● **EXERCISE DESCRIPTION**
Reproduce the records that follow in full, excluding any picture they contain.

*** INPUT RECORDS Section Begins ***

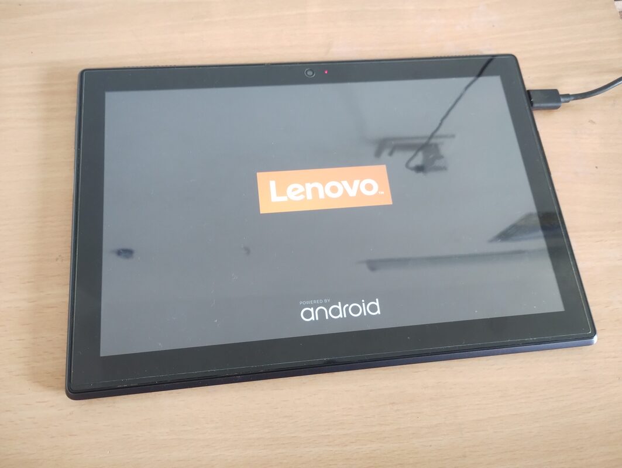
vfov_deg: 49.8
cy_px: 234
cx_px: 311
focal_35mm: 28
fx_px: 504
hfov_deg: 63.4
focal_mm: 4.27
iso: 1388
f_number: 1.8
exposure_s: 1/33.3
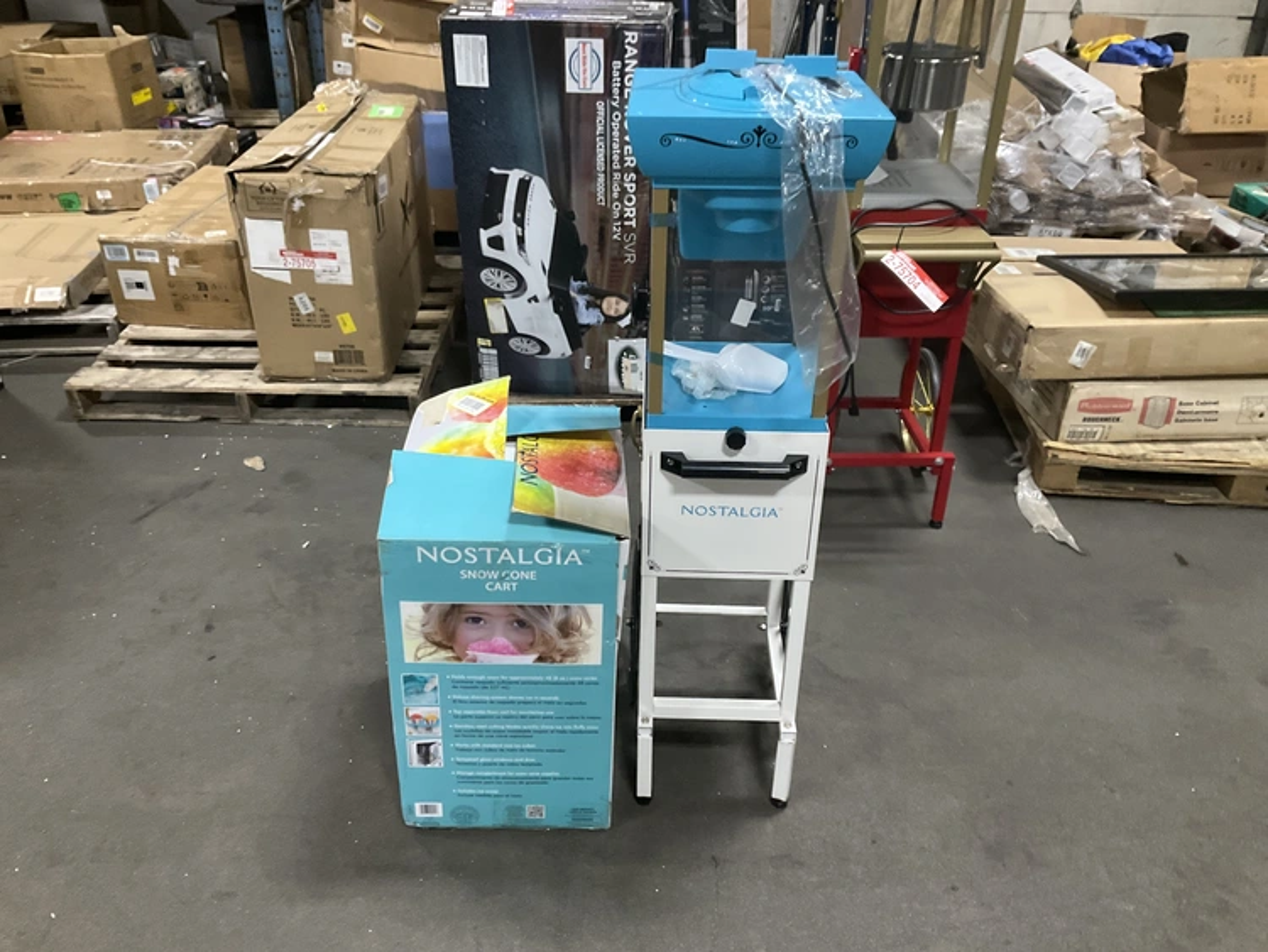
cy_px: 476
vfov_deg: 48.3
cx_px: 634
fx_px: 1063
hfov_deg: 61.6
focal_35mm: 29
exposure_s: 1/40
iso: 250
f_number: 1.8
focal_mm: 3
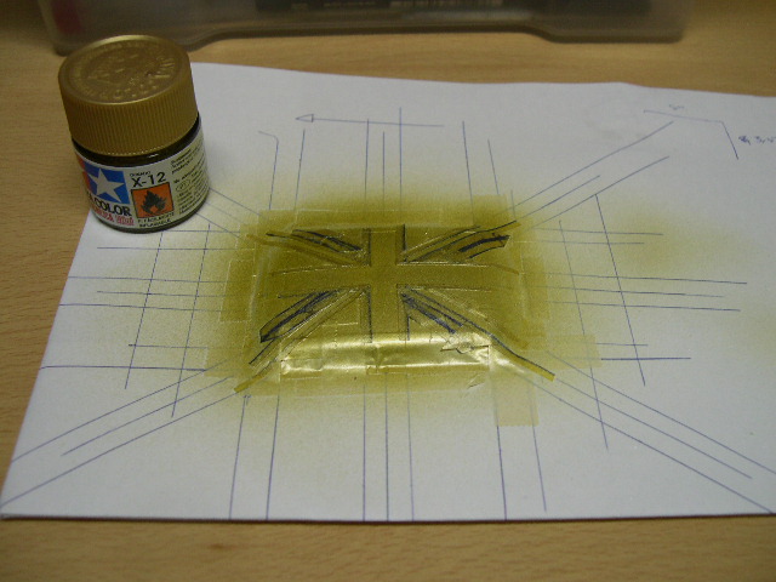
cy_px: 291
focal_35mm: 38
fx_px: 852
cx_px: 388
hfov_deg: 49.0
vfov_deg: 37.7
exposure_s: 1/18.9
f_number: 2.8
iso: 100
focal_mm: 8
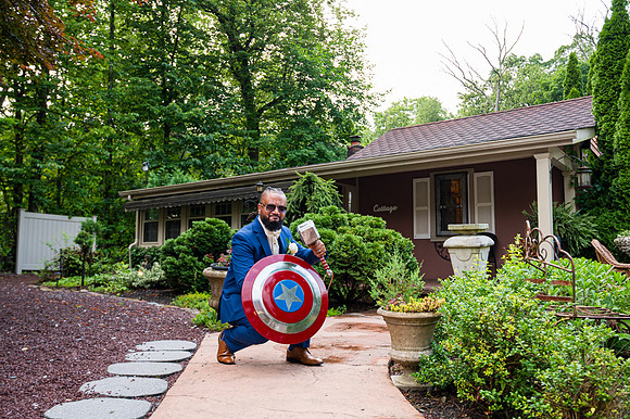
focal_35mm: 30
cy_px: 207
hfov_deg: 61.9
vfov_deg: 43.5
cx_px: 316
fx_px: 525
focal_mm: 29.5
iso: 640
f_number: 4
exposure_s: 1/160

*** INPUT RECORDS Section Ends ***

● **ANSWER SPACE**
vfov_deg: 49.8
cy_px: 234
cx_px: 311
focal_35mm: 28
fx_px: 504
hfov_deg: 63.4
focal_mm: 4.27
iso: 1388
f_number: 1.8
exposure_s: 1/33.3
cy_px: 476
vfov_deg: 48.3
cx_px: 634
fx_px: 1063
hfov_deg: 61.6
focal_35mm: 29
exposure_s: 1/40
iso: 250
f_number: 1.8
focal_mm: 3
cy_px: 291
focal_35mm: 38
fx_px: 852
cx_px: 388
hfov_deg: 49.0
vfov_deg: 37.7
exposure_s: 1/18.9
f_number: 2.8
iso: 100
focal_mm: 8
focal_35mm: 30
cy_px: 207
hfov_deg: 61.9
vfov_deg: 43.5
cx_px: 316
fx_px: 525
focal_mm: 29.5
iso: 640
f_number: 4
exposure_s: 1/160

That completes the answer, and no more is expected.